Prof. Alp'in verdiği bilgilere göre; şehirlerimiz birer birer 'Ekümenopolis' oluyor. Ekümenopolis ünlü Yunan kentbilimci Doxiadis'in oluşturduğu bir kelimedir. 'Polis' şehir demektir. Büyüğü 'Metropolis', daha büyüğü 'Megapolis'tir. Skalanın en tepesinde ise kabus ve korku şehri 'Ekümenopolis' vardır.
* * *
Prof. Ahmet Vefik Alp'i dinlemeye devam:
"Herkesin anlayacağı dilden söylersek Ekümenopolis deyimi nüfusu 30.000.000'lara dayanmış, her tarafı betonlanmış, havası, yeşili, suyu tükenmiş, yaşanması bir izdırap, bir çile olan, hastalanmış, bitkisel yaşama girmiş ölümü bekleyen kanserli kentleri tanımlamak için kullanılmaktadır.

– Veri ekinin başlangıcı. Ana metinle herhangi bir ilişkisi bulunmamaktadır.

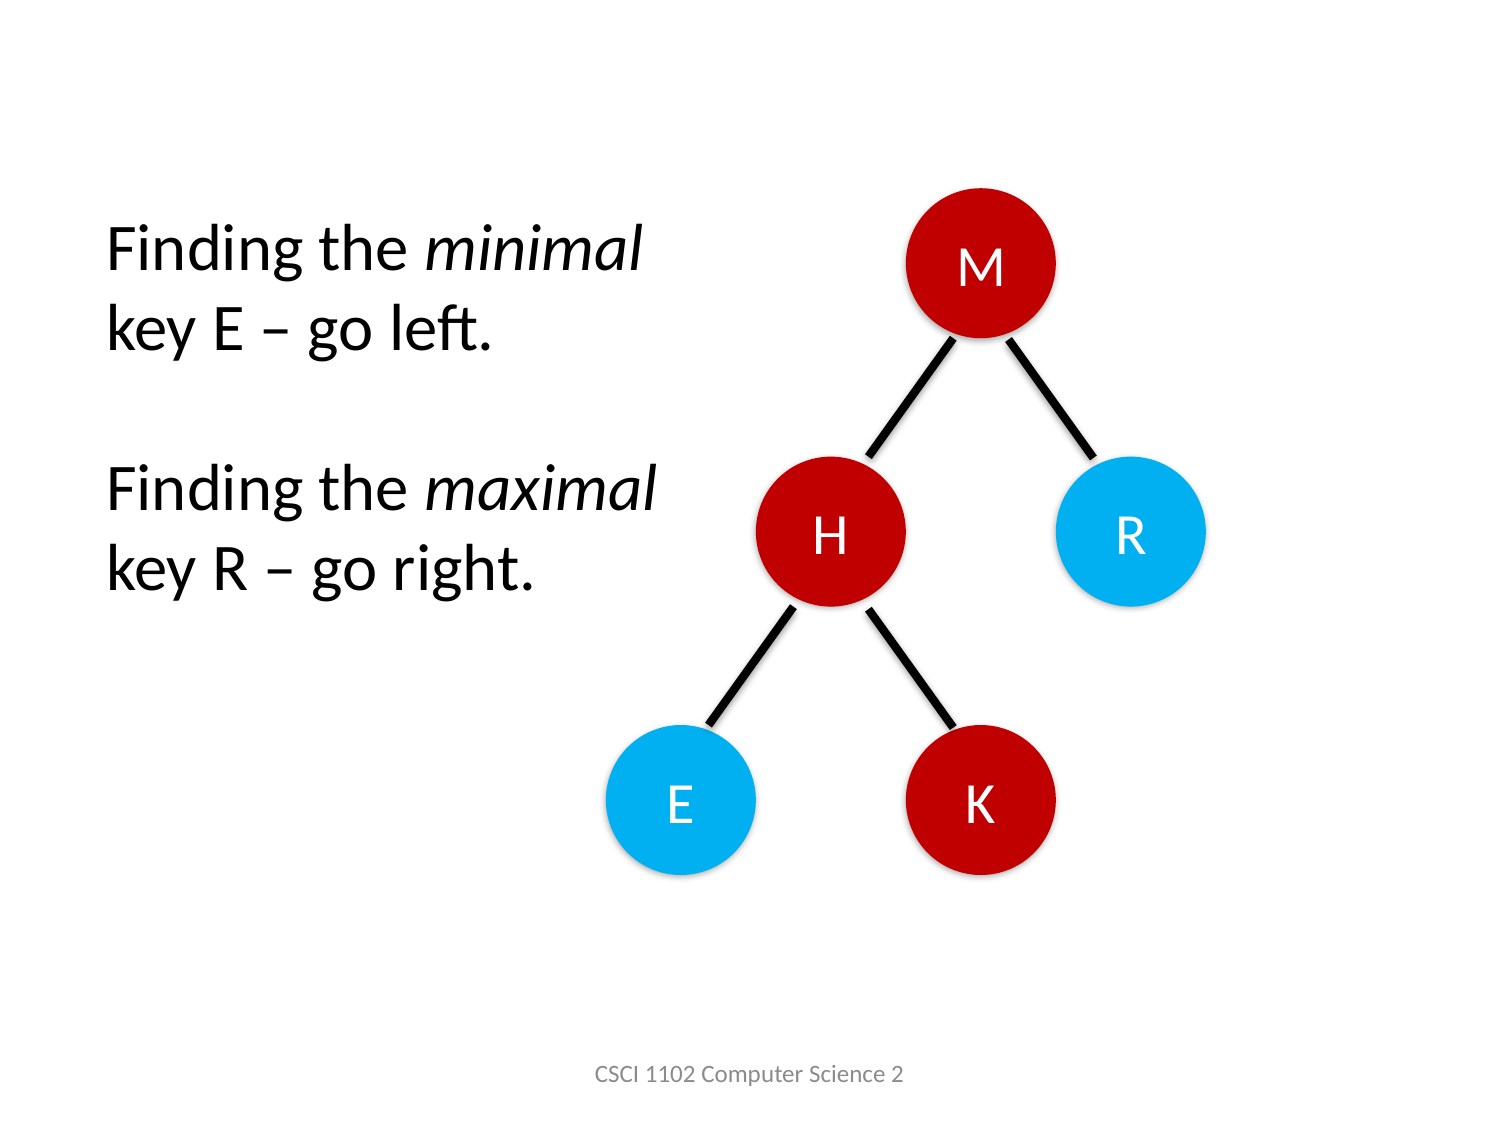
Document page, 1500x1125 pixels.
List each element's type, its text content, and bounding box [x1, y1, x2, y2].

text_box Finding the minimal key E – go left. Finding the maximal key R – go right. [91, 196, 600, 611]
footer CSCI 1102 Computer Science 2 [512, 1042, 988, 1103]
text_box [605, 188, 1207, 876]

Burada bir taraftan kuraklık, bir taraftan seller yaşanır."
küpe
Şarap, genç-ihtiyar bütün erkeklere yarar. Fakat, kadınlara yaraması için kocalarının içmesi lazımdır.
Fransız atasözü
günün fıkrası
Noksan tarafı
İki aile dostu, bir taraftan bezik oynuyor, bir taraftan da sohbet ediyordu. Yeni evli olanı:
"Benim karım pek zekidir. Ne zaman önemli bir şey aldırmak istese, önüme en sevdiğim nefis bir beyin tavası koyar" dedi.
Arkadaşı tamamladı:
"Desene senin en zayıf tarafını karın da öğrenmiş..."
laflama
* Seçimler bitti. Şimdi açık açık konuşalım seninle ey halkım. Ülkesinden ve geleceğinden sorumlu BİREY mi olacaksın, yoksa sandıktan sandığa oy kullanan BİR REY olarak mı kalacaksın?
* Benim Cumhurbaşkanı adayım; elbette kendim!
* PRENS-İP sahibi kızlar, beyaz atlı PRENS'lerini asla bulamazlar...
* Hani Milli Eğitim Bakanlığı veliler için e-karne olayı başlatmıştı ya. Benim oğlan 'Baba TİB e-karne uygulamasına erişim engeli koydu' dedi. Çocuğa inansam mı dostlar, inanmasam mı?
* Seçimler bitti hemen zamlar başladı. Eeee SANDIK'tan sonra vatandaş olarak YANDIK!